## Okuma metni
Bu konuda ilginç bir anı vardır. 1931 yılında Niksar’a ilk elektrik direkleri dikilmeye başlayınca –ki bu direkler çam ağacından yontularak yapılan direklerdir- bu işe nezaret eden Hakkı Efendiye Muhacir Keçebaşlardan yaşlı biri: “Abe her gün bu direklere nasıl çıkılıp ta fanuslar yakılacak” diye sorar.
Genç Türkiye Cumhuriyeti’nin birçok ilçesinde –hatta ilinde- olduğu gibi Niksar’da da elektrik yoktu.
Çok ilginçtir, Tokat ve birçok ilçesine elektrik Niksar’dan sonra gelmiştir.
Belediye Reisi Hakkı Efendi bu konunun çözümü için araştırmalar yapar. Bir türbin ve dinamo ile bu işi kısmen de olsa çözebileceğini öğrenir.(8)
O yıllarda Niksar’da üç un değirmeni vardır. Bunlardan en eskisi bugün Hacı Süleyman Erdem’e ait olan ve bir zamanlar Kale Lastik Fabrikası’nın kurulduğu yerdeki Hindikyan değirmenidir. Bu değirmeni daha sonraları İhsan Tuğsel Bey de çalıştırmıştır. İkincisi Abacıların un fabrikasıdır. Bu fabrika şu anda Üçdirhemlere aittir. Üçüncü değirmeni ise Gödeleklerin İbrahim Ağa “Gavurların var da bizim niye yok” diye Derebağ’da yaptırır. Sonraki yıllarda Niksar’da birçok değirmenin daha yapıldığını görüyoruz. (9)

## Alıştırmalar
(1) Niksar'a elektriğin gelişini anlatan metne göre, 1931'de dikilen ilk elektrik direkleri neyden yapılmıştı?
(2) Niksar'a elektriğin gelişini anlatan metni kaldığı yerden sürdürün.

## Kayıtlı bilgiler
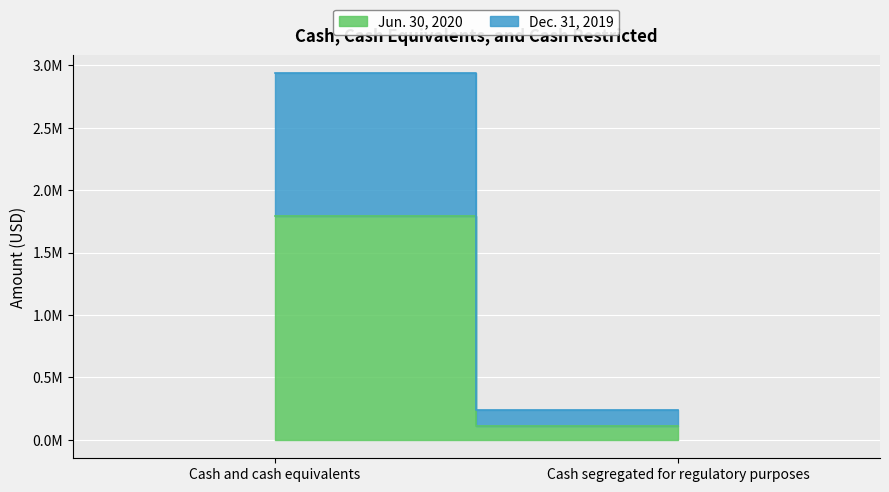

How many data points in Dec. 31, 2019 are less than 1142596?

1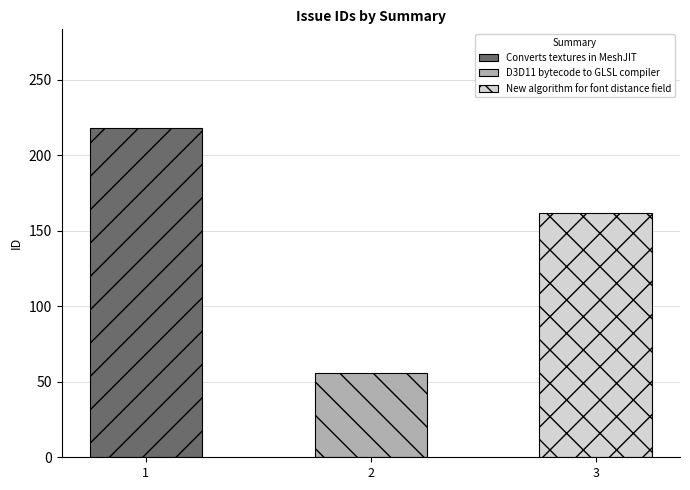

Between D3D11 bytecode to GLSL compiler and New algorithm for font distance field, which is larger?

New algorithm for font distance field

## Cevaplar
(1) Çam ağacından yontularak yapılmıştı.

(2)
Reis İsmail Hakkı Efendi kafasındaki projeyi hayata geçirmek için İbrahim
Ağa’nın değirmeniyle, onun alt tarafında bulunan Ramazan Ağa’ya ait kara değirmeni satın alır. Bu iş yerlerini çalıştıran su arkını daha yukardan; ‘Kavlağanlık’ denilen Zera Köyü yolu üzerindeki arka bağlayarak irtifayı yükseltip suyun gücünü artırır. Bu yeni su arkının projesi için o zamanki teknik adamlar 2 bin lira gibi büyük bir para isterler. Buna kızan Hakkı Efendi, arazide yerleri bastonuyla çizerek projeyi başarıyla kendisi hazırlar. Kara değirmen onarılır türbin ve dinamo buraya yerleştirilir. Böylelikle bir hidroelektrik sistemi kurulur.
Bu işlerde çalışan ve ikisinin de adı Hasan olduğu için, Büyük Hasan ve Küçük Hasan diye adlandırılan iki elektrik mühendisi –büyüğü sert, küçüğü yumuşak mizaçlı- Niksar halkının sevgisini kazanır.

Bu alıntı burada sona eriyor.